How to Deal with 401 (k) when You Switch Jobs?

September. 03,2023
How to Deal with 401 (k) when You Switch Jobs?

In the modern workplace, more and more people switch jobs frequently. Job-hopping because the salary are better, so if you are successful in the job-jump, then congratulations to you! But there are many things to consider, one of the most important is: how to deal with 401 (k)? And many surveys have shown that many people simply don't know their rights as employees and what their options are.

 

Generally speaking, after employer changed, you have four options for 401 (k), the first three will not bring the problem of fines:

 

1. Leave 401 (k) with the former employer (which can be re-transferred afterwards).

 

2. Transfer the money to an IRA(individual retirement account) , after which you can transfer it to a new 401 (k) account.

 

3. Transfer 401 (k) to a new employer.

 

4. Take the money out (Not recommended).

 

 

Leave 401 (k) to your former employer

 

The vast majority, but not all, of employees who leave are allowed to keep a 401 (k) account, but there is usually a minimum requirement that a certain amount of money be included in the account or it will be automatically transferred to an IRA.

 

If you have preferred 401 (k) investment plan in the previous company, and a number of companies, especially large companies, would offer 401 (k) holders a mutual fund or a low-priced index fund for a professional investment agency only, leaving 401 (k) where you were, you can continue with your original investment.

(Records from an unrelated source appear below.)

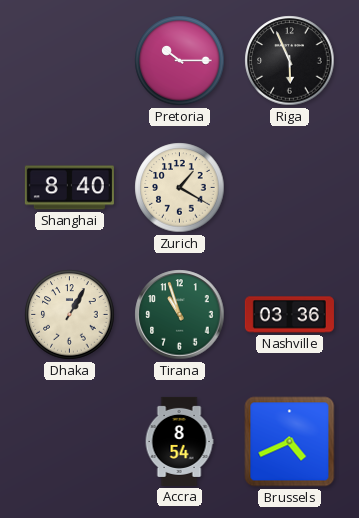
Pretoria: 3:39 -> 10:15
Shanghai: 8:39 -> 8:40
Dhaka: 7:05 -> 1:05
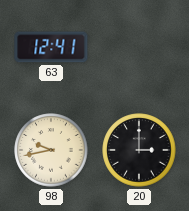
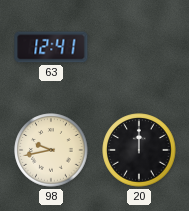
20: 3:00 -> 12:00
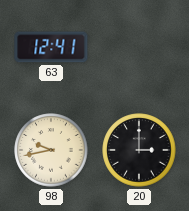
20: 12:00 -> 3:00
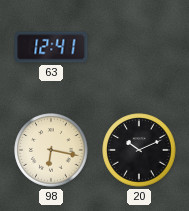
98: 9:43 -> 6:17
20: 3:00 -> 10:11
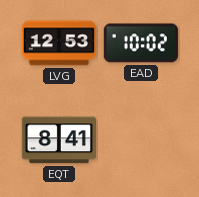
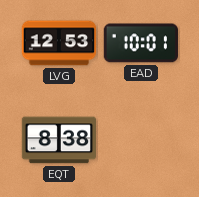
EAD: 10:02 -> 10:01
EQT: 8:41 -> 8:38
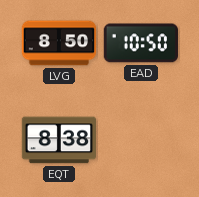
LVG: 12:53 -> 8:50
EAD: 10:01 -> 10:50
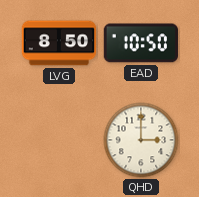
EQT: 8:38 -> none
QHD: none -> 3:00
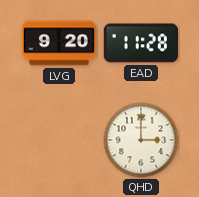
LVG: 8:50 -> 9:20
EAD: 10:50 -> 11:28
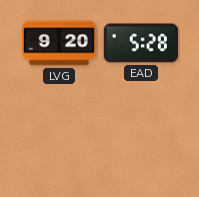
EAD: 11:28 -> 5:28
QHD: 3:00 -> none
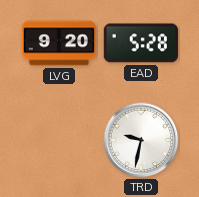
TRD: none -> 9:32
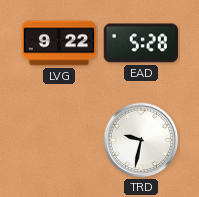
LVG: 9:20 -> 9:22
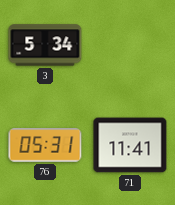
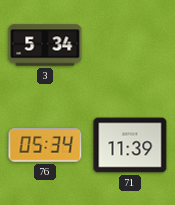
76: 05:31 -> 05:34
71: 11:41 -> 11:39
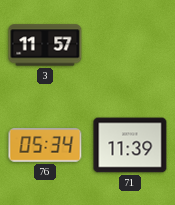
3: 5:34 -> 11:57
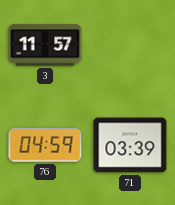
76: 05:34 -> 04:59
71: 11:39 -> 03:39
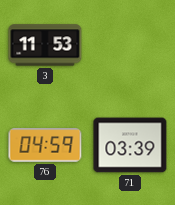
3: 11:57 -> 11:53
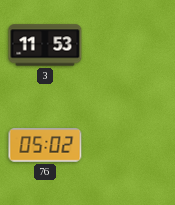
76: 04:59 -> 05:02
71: 03:39 -> none
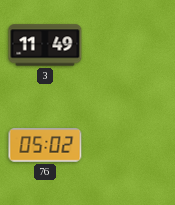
3: 11:53 -> 11:49
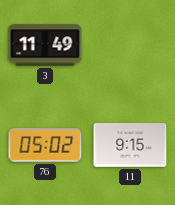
11: none -> 9:15
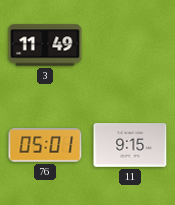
76: 05:02 -> 05:01
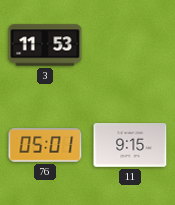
3: 11:49 -> 11:53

This is a good choice when you don't know the new company 401 (k) and what to do.

 

On the other hand, if you keep your 401 (k) account with your former employer, there will be certain restrictions in the future, such as that you may not be able to phase it up and you have to withdraw it all.

 

Also note that we all know that many companies have matching benefits for 401 (k), which is how much money you put in it and how much money the company will save. However, the money doesn't necessarily belong to you when you leave, and the timing of your departure is sometimes very important, as we'll talk about in the next article.

 

Transfer the money into an IRA

 

IRA can be created by banks or brokerage firms, to make more comparisons before creating, because the cost can be in huge difference.

 

Compared to 401 (k), the IRA's requirements for withdrawal are lower, even if they are under 59.5 years of age, they can still withdraw money from the IRA without being fined if they need the money for reasons such as first-time home purchase or higher education. In addition, there are generally more investment options in IRA than in 401 (k), and you can make more investments without paying taxes.

 

But the IRA has some limitations. If your account is a traditional IRA instead of a Roth IRA, once you're 70.5 years old, you'll have to take an annual minimum each year, whether you're at work or not.

 

Transfer 401 (k) to a new employer

 

Before choosing this approach, be sure to carefully study the new employer's 401 (k) plan rules and investment options to determine that it is good for you and that the investment will be profitable. After the decision, you can contact the new company's HR, ask for a description of the transfer account, and then contact the old owner's HR, ask to transfer the account.

 

One thing to note is that when you transfer your account, remember to select the "direct rollover" option. If you choose the "indirect rollover" option and don't transfer all your money within 60 days, you'll have to pay income tax for the amount you haven't turned over, and if you're under 59.5, you'll have to pay a 10% fine.